Manuscrit autographe (1f. ; dim : 31 x 20), signé, daté (septembre 1898). Encre. Page numérotée au crayon en haut à droite : XXI. Acquis de Chavaray, par l’Association Francis Jammes, le 9 avril 1986.
Sans atteindre des sommets, ce poème dit bien l’angoisse qui longtemps tenailla le jeune Jammes. La douleur est l’un des grands thèmes du jammisme : « Ô mon Dieu, détruisez la douleur », peut-on lire au commencement de la deuxième strophe. Le corollaire de cette douleur, ce fut – alternativement – la tentation de la révolte (première strophe) ou la quête d’un Paradis entrevu dans l’enfance, mais perdu (troisième strophe). « Converti », ou plutôt revenu à la foi de son enfance, le poète choisira définitivement de sacraliser la douleur, d’où La Divine Douleur, en 1928 (P : Ms 448, 453, 454). Pour l’heure, parce que le jeune Jammes ne séparait pas le « frisson des femmes amoureuses » du « regard méfiant des bêtes amoureuses », la dernière rime de cette dernière strophe n’est pas seulement riche sur le plan de la prosodie… Mais voici les douze premiers vers de « Prière pour demander l’apaisement » :
Mon Dieu, mon cœur est mal et vraiment je ne sais
d’où vient, à de certains moments, cette horreur triste
qui pèse sur le monde et sur mon cœur serré.

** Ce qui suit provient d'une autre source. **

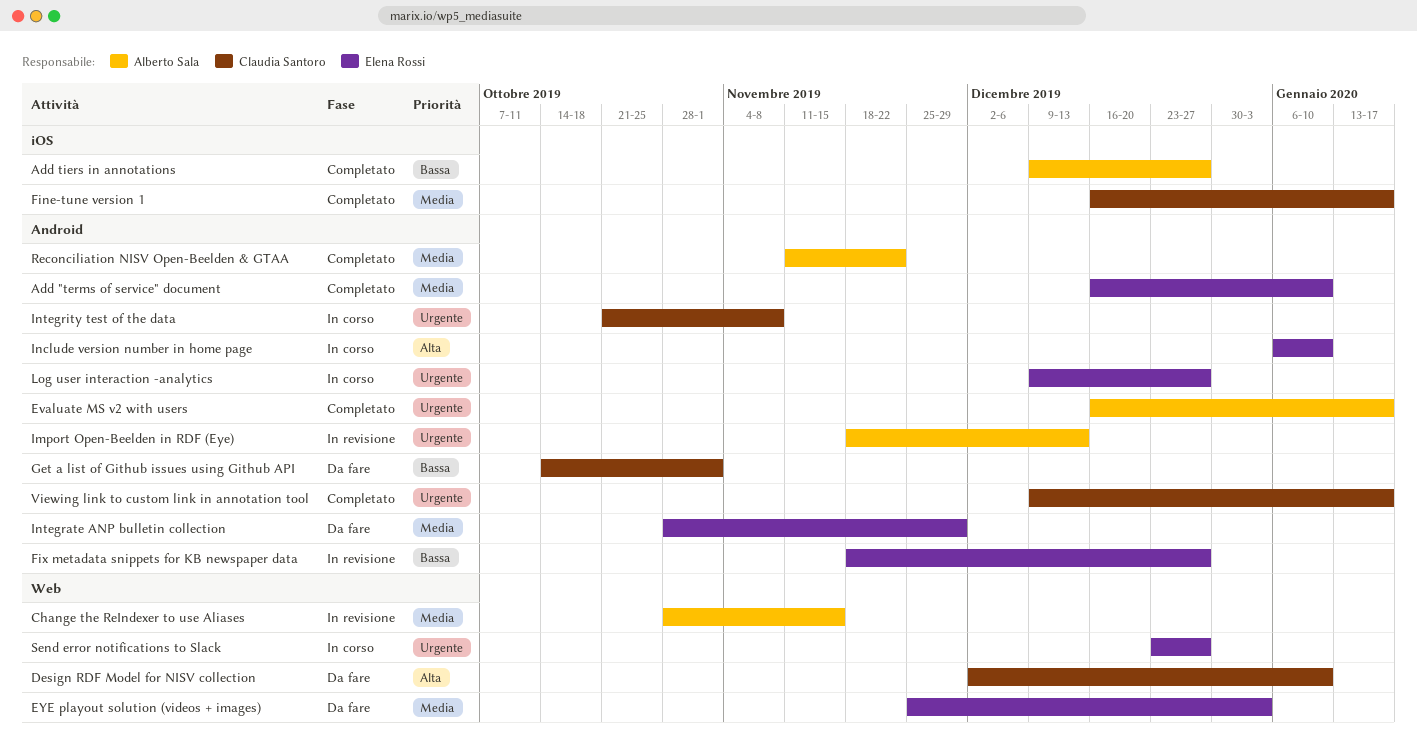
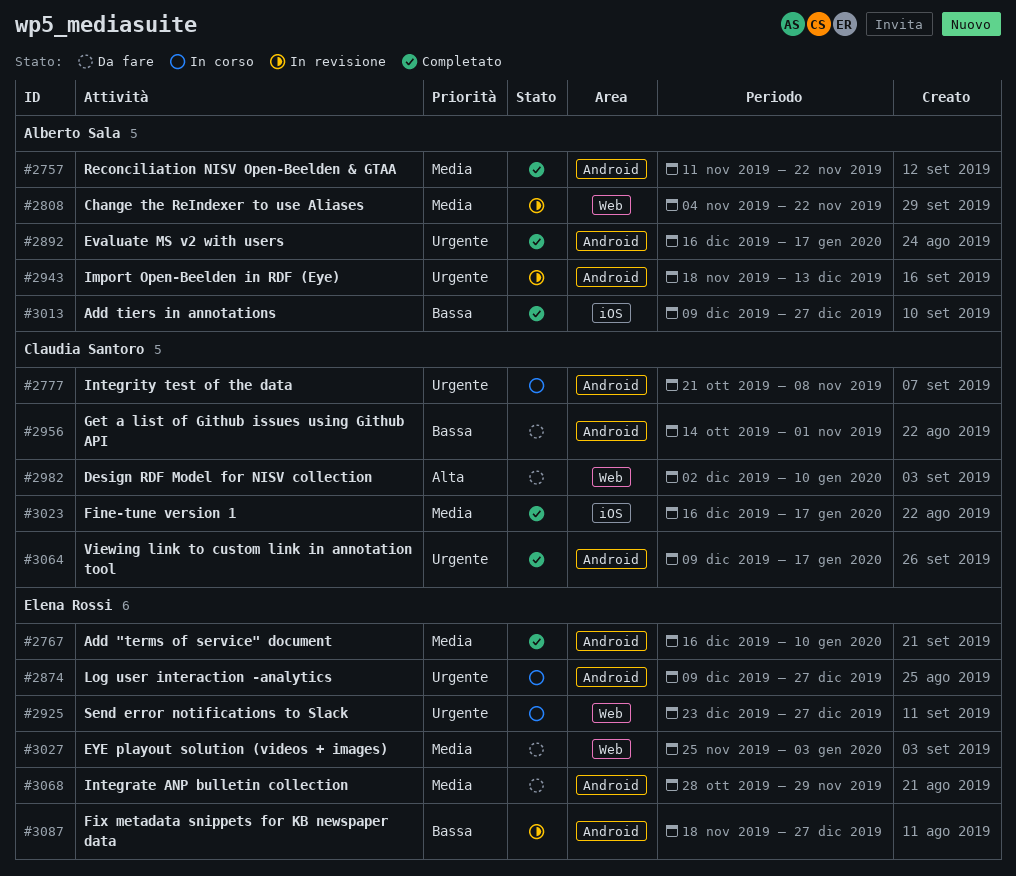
Change the ReIndexer to use Aliases, start: Oct 28 -> Nov 4
Change the ReIndexer to use Aliases, due: Nov 15 -> Nov 22
Include version number in home page: present -> none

Que ce soit un mendiant qui sur la place grise
fait danser d’une vielle en deuil un chien tremblant ;
que ce soit le mouton qu’on mène à l’abattoir ;
que ce soit une mère qui traîne son enfant
vers le père qui est tombé sur le trottoir ;
que ce soit un cheval étripé qu’on recoud
et vers qui le taureau refuse de marcher ;
mon cœur pour tout cela, mon Dieu, gémit vers vous
car un immense amour le fait se révolter.
Le Ms 452/14 conservé à Pau contient, entre autres pièces, le manuscrit de onze des Quatorze Prières publiées (hors-commerce) chez Faget à Orthez, en 1898, ainsi que huit autres Prières (5 sous forme de manuscrit, 3 de tapuscrit). La « Prière pour demander l’apaisement » figure dans l’un de ces trois tapuscrits :
La « Prière pour demander l’apaisement » a été publiée pour la première fois dans l’Œuvre poétique complète en 2006 (OPC, p. 1376).